EuropaBio position on the Reform of the Sugar Regime, adopted by the EU Agricultural Ministers (20 February 2006)

Background

On 20 February 2006, the EU agriculture ministers formally adopted a radical reform of the EU sugar sector. The core of the reform, which will come into force on 1 July this year, is a 36 percent cut in the guaranteed minimum sugar price, compensation for farmers, a Restructuring Fund to encourage uncompetitive sugar producers to leave the industry, and sugar for non-food uses for the chemical and pharmaceutical industries and for the production of bio-ethanol to be excluded from production quotas.
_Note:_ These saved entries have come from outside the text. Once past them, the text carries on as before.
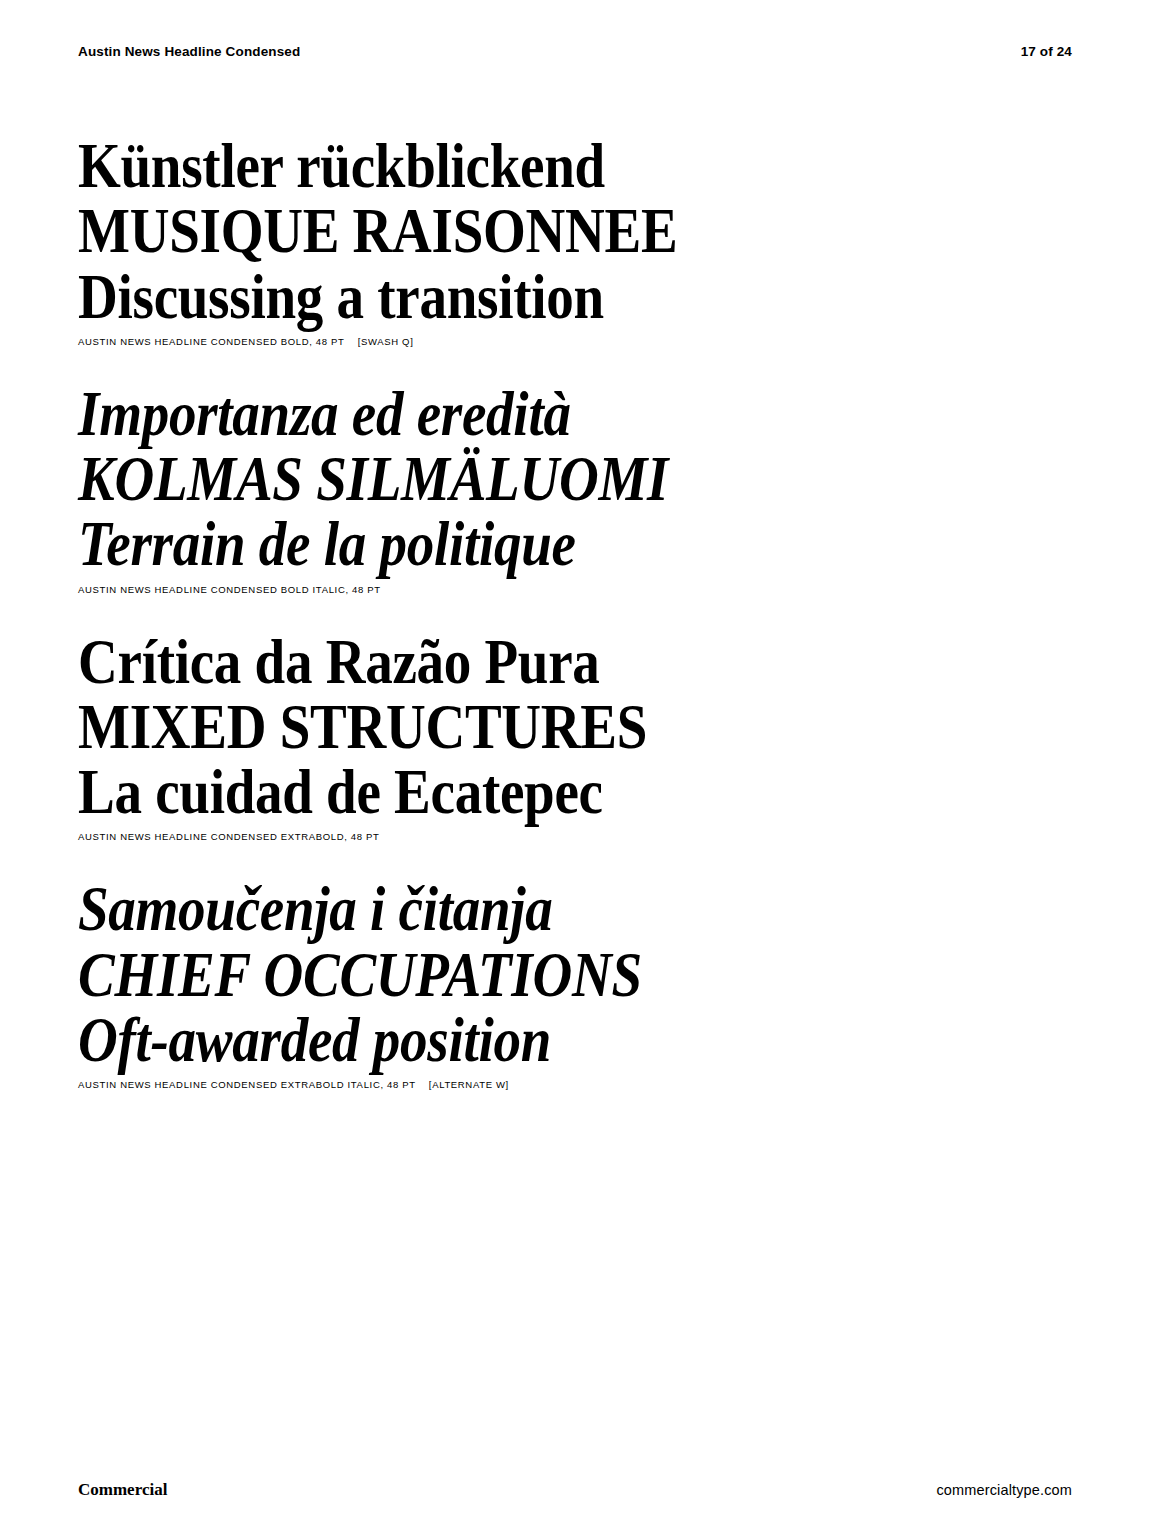Austin News Headline Condensed
17 of 24
Künstler rückblickend
Musique raisonnee
Discussing a transition
Austin News Headline Condensed Bold, 48 pt [swash Q]
Importanza ed eredità
Kolmas silmäluomi
Terrain de la politique
Austin News Headline Condensed Bold Italic, 48 pt
Crítica da Razão Pura
Mixed structures
La cuidad de Ecatepec
Austin News Headline Condensed Extrabold, 48 pt
Samoučenja i čitanja
Chief occupations
Oft-awarded position
Austin News Headline Condensed Extrabold Italic, 48 pt [alternate w]
Commercial
commercialtype.com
This regime will remain valid, without review, for nine years.

Industrial or white biotechnology, basis for the new European bioeconomy, is dependent on sugar 

Industrial or white biotechnology is the application of biotechnology for the processing and production of enzymes, chemicals, materials and bioenergy. It uses enzymes and microorganisms to make products used in sectors such as chemistry, detergents, food and feed, paper and pulp, textiles, the pharmaceutical industry and energy. Industrial biotechnology is making an increasingly important contribution to the development of a sustainable knowledge based bio-economy, and Europe is still one of the leading regions in this field. One of the basic feedstocks for many industrial biotechnology fermentation processes are carbohydrates (different sugars ranging from sugar syrup, isoglucose to pure crystalline sugar, starch, glucose and molasses). As non-European competitors have access to much cheaper raw materials, access to world market prices for sugar is a condition for many European industrial biotechnology companies to stay in business and maintain operations in Europe.